Germany without ECB candidate as Weber quits
The head of the Bundesbank resigned on Friday, dealing a heavy blow to Berlin's hopes to see a German as president of the European Central Bank for the first time.
After days of speculation, Axel Weber told Chancellor Angela Merkel and Finance Minister Wolfgang Schaeuble in a meeting in Berlin that he wanted to leave on April 30 "for personal reasons," the government said.
"A successor will be named in the coming weeks," it said.
The 53-year-old Weber, seen as a hardliner on ECB policy and practice, had been in pole position and apparently enjoying solid government backing in the race to succeed Frenchman Jean-Claude Trichet in October.
Trichet's successor will be only the third person to head the ECB, the world's most powerful central bank after the US Federal Reserve, setting interest rates for some 330 million people in 17 nations.
The first person to be in charge of monetary policy for most of Europe from a skyscraper in Germany's financial centre Frankfurt was a Dutchman, the late Wim Duisenberg.
By not pushing for one its own in any top European positions of late, Europe's economic powerhouse was widely seen as having its eye on the ECB presidency instead.
The head of the European Commission is Portuguese, the European Union's president a Belgian and its foreign policy chief is British -- Jose Manuel Barroso, Herman Van Rompuy and Catherine Ashton respectively.
"Over the last years, the German government was often left behind when international top jobs were filled," ING enonomist Carsten Brzeski said, calling Weber's depature "a clear slap in the face" for Berlin.
"It always looked as if the entire focus was on securing the next ECB presidency, with Weber as the ideal candidate."
EU heavyweight France had not been expected to block Weber getting the job, although President Nicolas Sarkozy was reportedly never particularly enthusiastic.
Having a German succeed Trichet would enable Merkel to have her voice be heard even more loudly and clearly as the ECB scrambles to cope with a crisis that has shaken the eurozone to its very foundations.
Last year, Greece and Ireland were forced to go cap in hand for bailouts worth tens of billions of euros (dollars) and investors fear that Belgium, Portugal and the much larger Spain and even Italy could be next.
The bailouts for Greece and Ireland forced Merkel to put astronomical amounts of German taxpayers' money on the table to guarantee debt sold by Athens and Dublin.
This has gone down badly with German voters and Merkel, who faces the first of seven state elections in 2011 on February 20, has set as her price fiscal austerity and much closer economic and fiscal cooperation in Europe.
But Weber has ruffled feathers in recent months with attacks on the ECB's contribution to fighting the crisis, the purchase of 76.5 billion euros' worth of government bonds.
According to media reports, a lack of backing from Berlin gave him cold feet on going for the ECB job.

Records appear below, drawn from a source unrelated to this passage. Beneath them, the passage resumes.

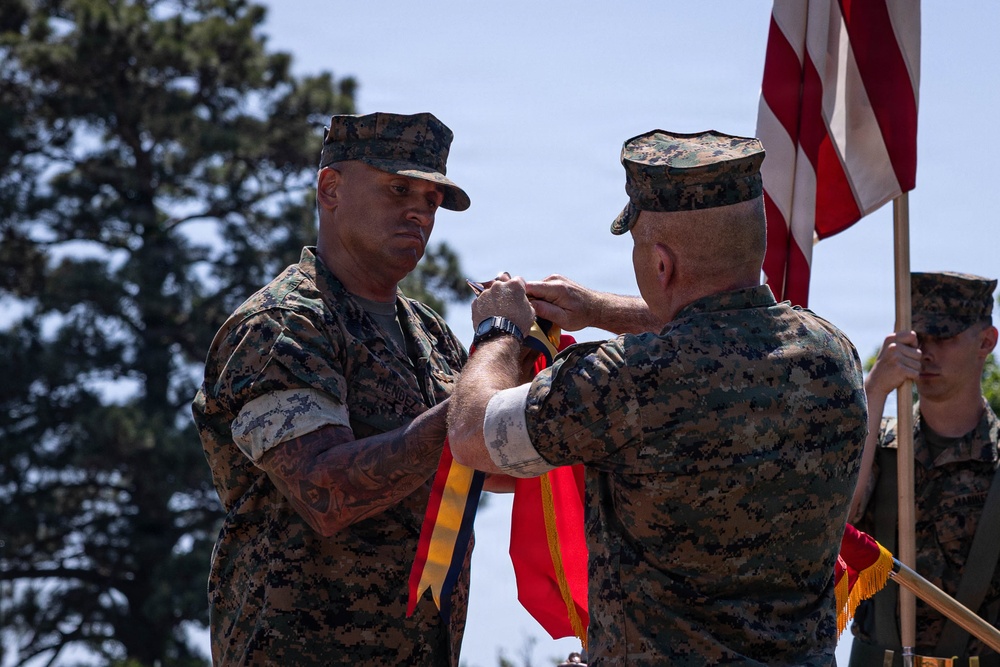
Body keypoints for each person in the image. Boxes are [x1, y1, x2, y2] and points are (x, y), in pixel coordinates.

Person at [446, 129, 869, 666]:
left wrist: (498, 329)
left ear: (661, 264)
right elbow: (730, 323)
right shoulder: (832, 356)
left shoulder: (629, 380)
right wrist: (594, 307)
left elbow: (473, 434)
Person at [192, 112, 475, 666]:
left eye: (432, 199)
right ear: (331, 189)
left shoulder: (430, 333)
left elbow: (492, 469)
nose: (419, 210)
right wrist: (474, 401)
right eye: (398, 188)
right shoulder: (284, 323)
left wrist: (527, 363)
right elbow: (326, 495)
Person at [848, 272, 999, 667]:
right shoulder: (877, 445)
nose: (926, 352)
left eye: (943, 338)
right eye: (918, 338)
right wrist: (874, 390)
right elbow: (838, 515)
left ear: (986, 342)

He is now rumoured to be considering a lucrative job at Deutsche Bank, Germany's biggest private bank.
And with only around eight months until Trichet steps down, Berlin does not have an obvious candidate to parachute in as Weber's replacement.
The German most widely touted as a n alternative so far, Klaus Regling, heads the eurozone's rescue fund but has no central bank experience.
"A strong hand and high profile candidate is required to successfully take the ECB forward and out of the exceptional current policy," LBG economist Kenneth Broux said.
"I think the market would not simply accept that an outsider gets the job."